人々はニュースや政治、それらについての意見といったようなものを求めて、Pinterestに来るわけではありません。繰り返しになりますが、彼らは日々の暮らしや人生の大切な瞬間に、インスピレーションを得るために来ているのです。Pinterestは発見し、刺激を受け、それを自分たちの生活の中に活かすための場所なのです。
これは、従来のソーシャルメディアの使われ方とはかなり違うと思います。Pinnerは自ら意図を持って、能動的にインスピレーションを探しています。ただ受動的に親指でスクロールしているわけではありません。言わば身を乗り出しているユーザーなのです。
さらに技術的な側面として、私たちは何年も前から世界最高クラスのサービスを構築してきました。4億人のPinnerによる3000億に及ぶピンの蓄積をもとに、機械学習のエンジニアリングチームがユニークなデータセットに基づいて、最も洗練された人工知能を構築しています。また、Webから収集されたオブジェクトは、私たちがボードと呼んでいる70億以上のコレクションに整理されています。そのデータ資産は巨大で、他の伝統的なソーシャルメディアと比較しても、実にユニークなものです。
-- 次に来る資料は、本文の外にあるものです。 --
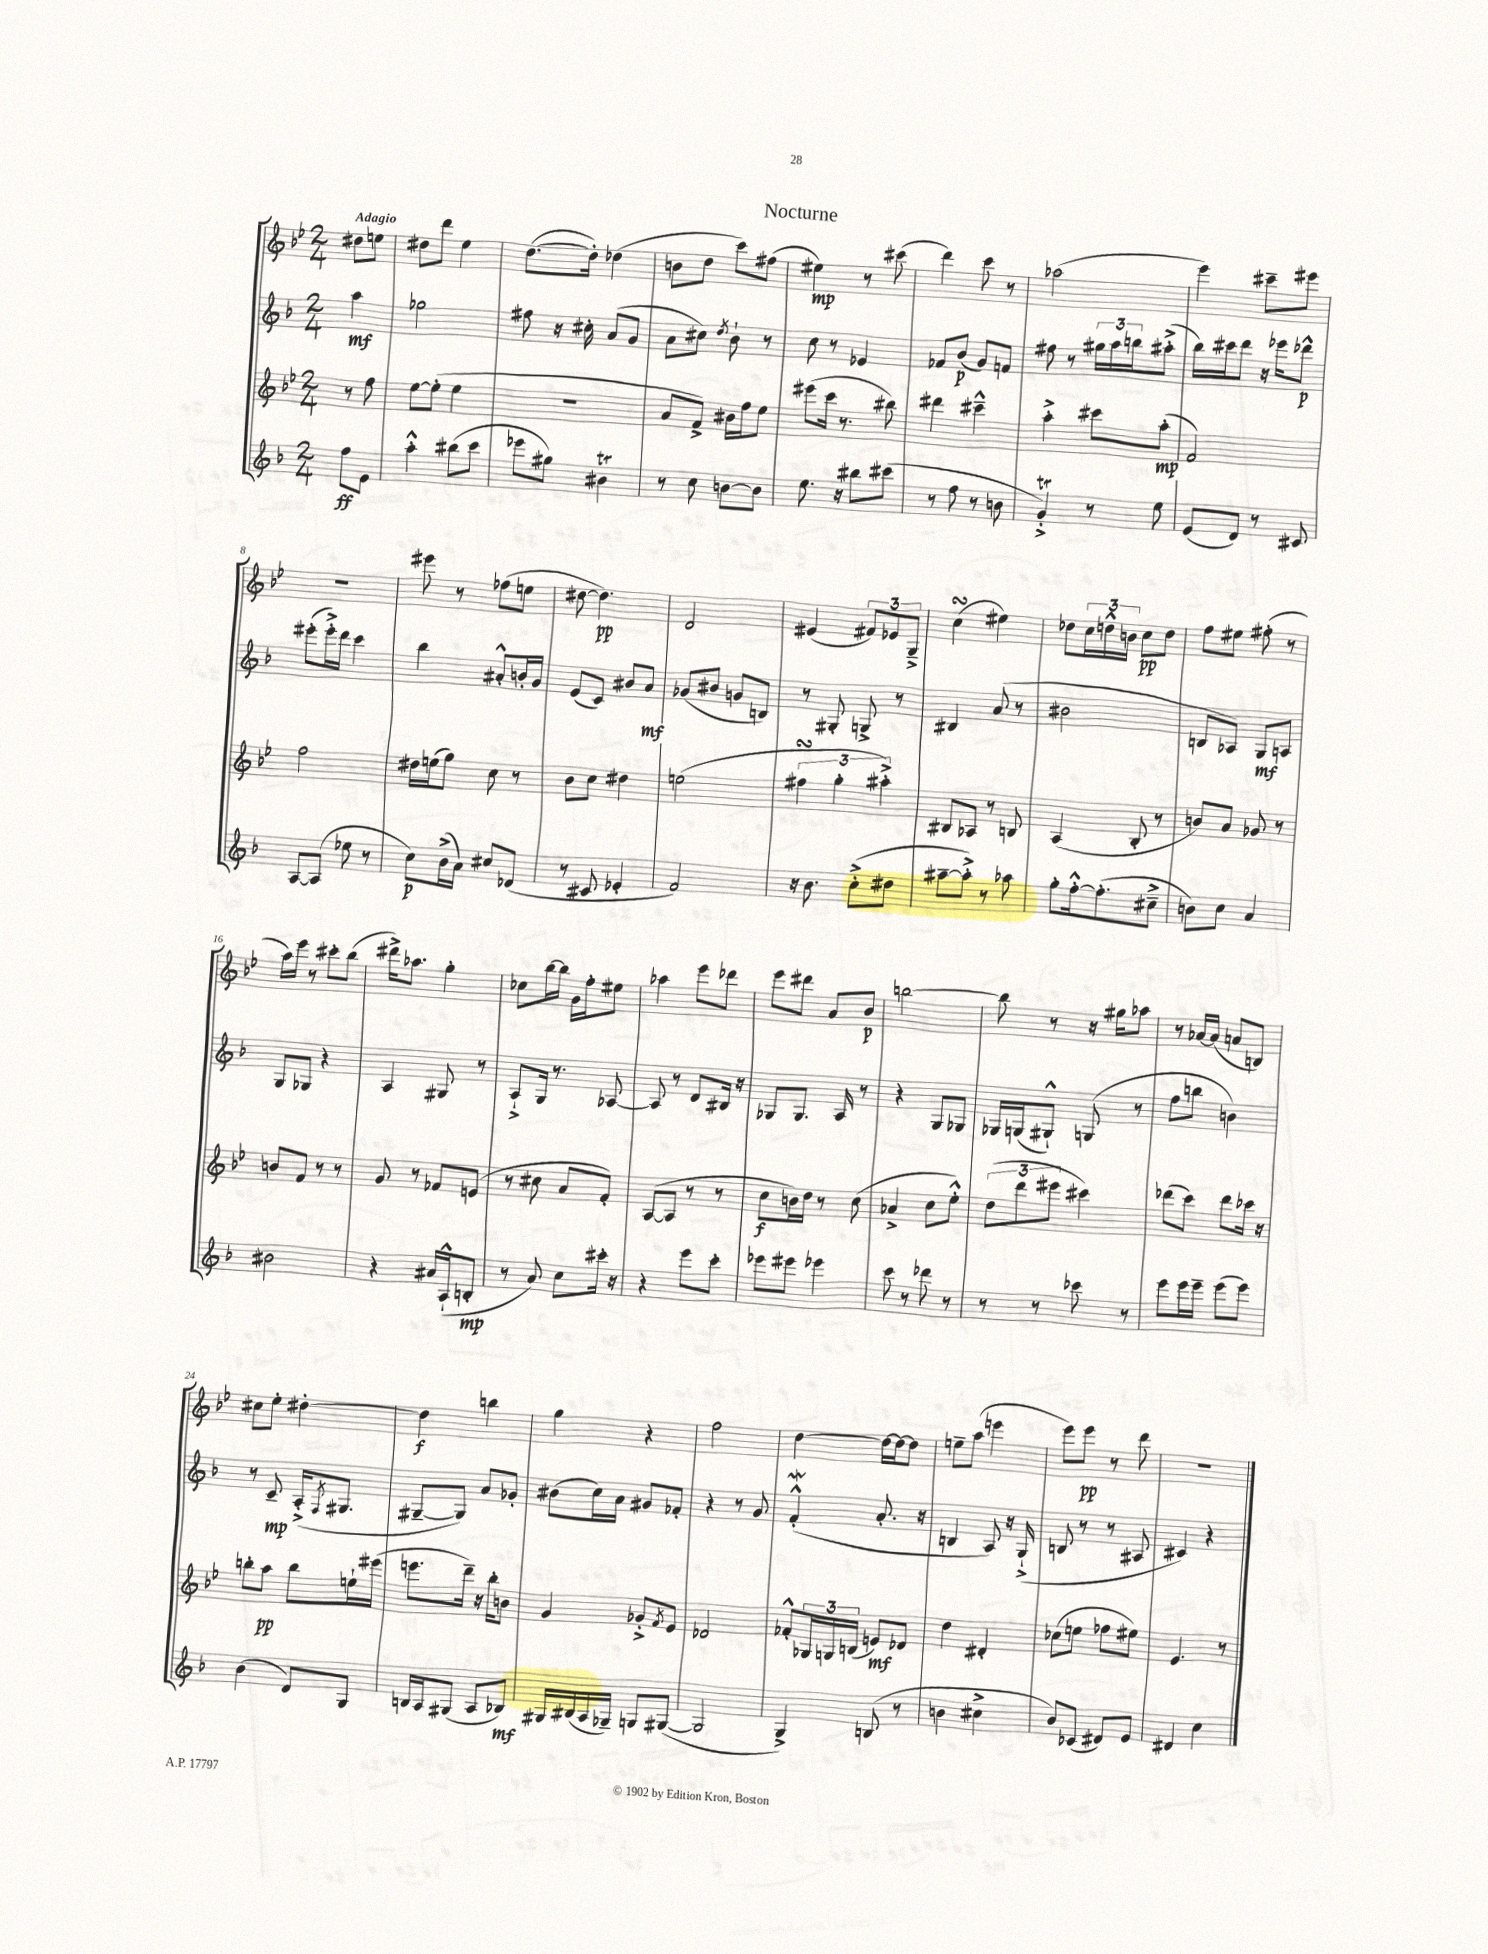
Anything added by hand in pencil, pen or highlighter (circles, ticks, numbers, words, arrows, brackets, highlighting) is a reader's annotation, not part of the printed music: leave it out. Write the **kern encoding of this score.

**kern	**kern	**kern	**kern
*staff4	*staff3	*staff2	*staff1
*clefG2	*clefG2	*clefG2	*clefG2
*k[b-]	*k[b-e-]	*k[b-]	*k[b-e-]
*M2/4	*M2/4	*M2/4	*M2/4
8ff\L	8r	4aa\	8dd#\L
8e\J	8ff\	.	8ee\J
=	=	=	=
4aa'^^\	[8ee-\L	2gg-\	8dd#\L
.	(8ee-'\]J	.	8ddd\J
(8bb#\L	4ee-\	.	4ee-\
8ccc\J	.	.	.
=	=	=	=
8eee-\L	2r	8ff#\	([8.dd\L
8gg#\J)	.	16r	.
.	.	16cc#'\	16dd'\]Jk)
4b#\	.	(8a/L	(4dd-\
.	.	8g/J	.
=	=	=	=
8r	8a/L	8a\L	8b\L
8cc\	8f^/J)	8cc#\J)	8dd\J
.	.	8qdd/	.
[8b\L	16b#\LL	8b-`\	8ccc\L)
.	16ff\J	.	.
8b\]J	8ee-\J	8r	(8ff#\J
=	=	=	=
8.ee\	(8eee#\L	8cc\	4ee#\)
.	16ccc\Jk	8r	.
16r	8.r	.	.
8bb#\L	.	4e-/	8r
(8ccc#\J	8bb#\)	.	(8ccc#\
=	=	=	=
8r	4ddd#\	8f-/L	4ddd\)
8ff\	.	(8b-/J	.
8r	4ccc#~^^\	8g/L)	8ccc\
8b\	.	8f/J	8r
=	=	=	=
4g'^/)	4aa'^\	8ff#\	(2aa-\
.	.	8r	.
8r	8ccc#\L	24gg#\LL	.
.	.	24aa\	.
.	.	24bb\J	.
8ee\	(8aa'\J	(8aa#'^\J	.
=	=	=	=
(8e/L	2f/)	16bb-\LL)	4eee-\)
.	.	16ccc#\J	.
8d/J)	.	8ddd\J	.
8r	.	16r	8ccc#~\L
.	.	16eee-\LK	.
8c#/	.	8ddd-^^\J	8eee#\J
=	=	=	=
[8A/L	2ff\	(8eee#'\L	2r
(8A/]J	.	16eee#'^\L)	.
.	.	16ddd\JJ	.
8ee-\	.	4ccc\	.
8r	.	.	.
=	=	=	=
8cc\L)	16dd#\LL	4bb-\	8eee#\
.	(16ee\J	.	.
(16b-^\L	8gg\J)	.	8r
16a\JJ)	.	.	.
8cc#/L	8cc\	8a#'^^/L	(8ff-\L
(8d-/J	8r	16b'/L	8ee\J
.	.	16g/JJ	.
=	=	=	=
8r	8b-\L	(8e/L	[8dd#\
8c#/	8cc\J	8c/J)	4.dd#\])
4e-'/	4dd#\	8b#/L	.
.	.	8a/J	.
=	=	=	=
2f/)	(2ee\	(8g-/L	2d/
.	.	8b#/J	.
.	.	8g/L	.
.	.	8B/J)	.
=	=	=	=
16r	6ff#\	8r	(4e#/
8.b-\	.	.	.
.	.	8G#'/	.
.	6gg'\	.	.
(8cc'^\L	.	8G^/	12f#/L)
.	6aa#'^\)	.	12e-/
8dd#\J	.	8r	.
.	.	.	12G~^/J
=	=	=	=
[8aa#~\L	8B#/L	4B#/	(4cc\
8aa#'^\]J)	8A-/J	.	.
8r	8r	(8a/	4ee#\)
8aa-\	8B/	8r	.
=	=	=	=
8gg'\L	(4A/	2b#\	8dd-\L
[16ff'^^\k	.	.	24cc\L
.	.	.	24dd^^\
(8.ff'\]	.	.	.
.	.	.	24b\JJ
.	8B-'/	.	8cc\L
8cc#~^\J	8r	.	8dd\J
=	=	=	=
8b\L)	8b/L)	8B/L	8ff\L
8cc\J	8a/J	8A-/J)	8ee#\J
4a/	8g-/	8G/L	(8ff#'\
.	8r	8A/J	8r
=	=	=	=
2b#\	8b/L	8G/L	16aa\LL)
.	.	.	16eee-\JJ
.	8f/J	8G-/J	8r
.	8r	4r	8ccc#'\L
.	8r	.	(8bb-\J
=	=	=	=
4r	8g/	4A/	16ddd#^\LK)
.	.	.	8.aa-\J
.	8r	.	.
16a#/LL	8f-/L	8G#/	4gg'\
(16A`^^/J	.	.	.
8B'/J	(8e/J	8r	.
=	=	=	=
8r	8r	8A`^/L	8cc-\L
8a/)	8cc#\	16G/Jk	[16bb-\L
.	.	8.r	16bb-\]JJ
8cc\L	8a/L	.	16g\LL
.	.	.	16ff'\J
16ccc#'\Jk	8f'/J)	[8A-/	8ee#\J
16r	.	.	.
=	=	=	=
4r	([8A/L	8A-/]	4aa-\
.	8A/]J	8r	.
8eee\L	8r	8d/L	8eee-\L
8ccc'\J	8r	16B#/Jk	8ddd-\J
.	.	16r	.
=	=	=	=
8eee-\L	8cc\L	8G-/L	8eee-\L
8eee#\J	16b\L)	8.G-/J	8ddd#\J
.	16dd\JJ	.	.
4eee-\	8r	.	8a/L
.	.	16A/	.
.	(8cc\	8r	8b-/J
=	=	=	=
8ccc\	4a-^/	4r	[2bb\
8r	.	.	.
8ddd-\	8cc\L	8G/L	.
8r	8ee-'^^\J)	8G-/J	.
=	=	=	=
8r	(12dd\L	16G-/LL	8bb\]
.	.	(16G/J	.
.	12ddd\	.	.
8r	.	8G#`^^/J)	8r
.	12eee#\J	.	.
8ccc-\	4ccc#\)	(8G/	16r
.	.	.	16gg#\LK
8r	.	8r	8aa-\J
=	=	=	=
8eee\L	(8ddd-\L	8ff\L	8r
16eee\L	8ccc\J)	8bb\J	[16a-/LL
16eee~\JJ	.	.	(16a-/]JJ
(8eee\L	8ddd-\L	4b\)	8a/L
8eee\J)	16ccc-\Jk	.	8B/J)
.	16r	.	.
=	=	=	=
(4b-\	8bb'\L	8r	8cc#\L
.	8aa\J	8c~/	8ee-'\J
8d/L)	8bb\L	(16A'^/LK	[4dd#'\
.	.	8qF/	.
.	.	8.G#/J	.
8G/J	16ee`\L	.	.
.	(16eee#\JJ	.	.
=	=	=	=
16B/LL	8.eee\L	[8G#~/L	4dd#\]
16A/J	.	.	.
(8G#/J	.	8G#/]J)	.
.	16ddd~\Jk)	.	.
8A/L	16r	8a/L	4bb\
.	16bb-'\LK	.	.
8B-/J)	8b\J	8g-'/J	.
=	=	=	=
16G#/LL	4g/	(8b#\L	4gg\
(16B#/	.	.	.
16A/	.	16cc\L)	.
16G-~/JJ)	.	16a\JJ	.
8G/L	8g-'^/L	8g#/L	4r
.	8qf/	.	.
([8G#/J	8e-/J	8f-'/J	.
=	=	=	=
2G#/]	2d-/	4r	2ff\
.	.	8r	.
.	.	8g/	.
=	=	=	=
4G^/)	8f-'^^/L	(4f'^^/	[4dd\
.	24G-/L	.	.
.	24G/	.	.
.	(24B/JJ	.	.
(8B/	8e/L)	8.a'/	16dd\_LL
.	.	.	16dd\_J
8r	8d-/J	.	8dd\]J
.	.	16r	.
=	=	=	=
4b\	4dd\	4B/	8ee~\L
.	.	.	(8aa\J
4cc#^\	4d#'/	8A/)	4eee\
.	.	16r	.
.	.	(16G`^/	.
=	=	=	=
8b-/L)	(8cc-\L	8B/	8eee-\L)
(8c-/J	8ee\J	8r	8eee-\J
8d#/L)	8ff-\L	8r	8r
8e/J	8ee#\J)	8A#/	8ddd\
=	=	=	=
4d#/	4.e-/	4c#/)	2r
4cc\	.	4r	.
.	8r	.	.
==	==	==	==
*-	*-	*-	*-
人工知能が画像や動画の中身や、そこに含まれる商品を理解することで、買い物がよりやりやすくなります。あるいはユーザーの興味の傾向をもとに、よりパーソナライズされたフィードも提供しています。さらにそうしたユーザーの傾向から、毎年Pinterest Predictsと呼ばれるトレンド予測も発表しています。
多くのソーシャルメディアから、前年に何が流行ったかを知ることができるでしょう。しかし私たちは、来年のトレンドをお伝えすることができます。このデータ資産によって、真にパーソナライズされた体験を生み出すことができるのです。ユーザーの積極性、商業的意図、そしてテクノロジーとデータ資産が、私たちのサービスを際立たせているのです。
――日本でもShopifyと提携してサービスを提供されていますが、その狙いは?
Shopifyは私たちの戦略的なパートナーで、世界中の170万のマーチャント(ネットショップ)がPinterestとつながり、自社商品をPinnerに紹介できます。商品カタログや広告はPinnerにとっても役立つものですし、実際に非常にポジティブに受け入られています。特に動画のコンテンツは、Pinterestの中でも最も早く成長しているもののひとつです。
私たちはこれまで4年以上にわたって、広告に投資をしてきました。パートナー企業が商品カタログを取り込む際、タグを簡単に設置できるようにしました。また効果測定ができるシステムにも多くの時間を費やしてきました。世界でも日本でも、商品カタログや広告は私たちにとって重要な優先事項であり、今後も力強い成長を見込んでいます。
――今後、注力していきたいことを教えてください
私たちの使命は、人生を創造するためのインスピレーションを、すべての人に届けること。その使命を果たすために、主に3つのことに注力しています。1つ目はコンテンツ・クリエイターのエコシステムを構築すること、2つ目はショッピング体験、3つ目は収益化です。
私たちがコンテンツ・クリエイターにフォーカスするのは、クリエイターがPinnerを刺激する原動力となるからです。今後の成長とエンゲージメントを高める意味でも、欠かせない存在だと考えています。また10人中9人のPinnerがPinterestで買い物をしてることからも、ショッピング体験を向上させることは必然です。そのために積極的に投資を続けていきます。最後の収益化ですが、これはとても重要なことです。広告事業を通じて地域の企業がグローバルにリーチできるなど、パートナーの収益化を後押しできると考えています。
日本でのビジネスはまだ始まったばかりで、今は本当にユニークでエキサイティングな時期です。私たちはこの数ヶ月で何百もの新しい広告主を獲得し、Shopifyのようなサードパーティともパートナーシップを結びました。手応えを感じる一方で挑戦は始まったばかりであり、まだまだやるべきことがたくさんあります。これからそれを実行に移すことに、とてもわくわくしています。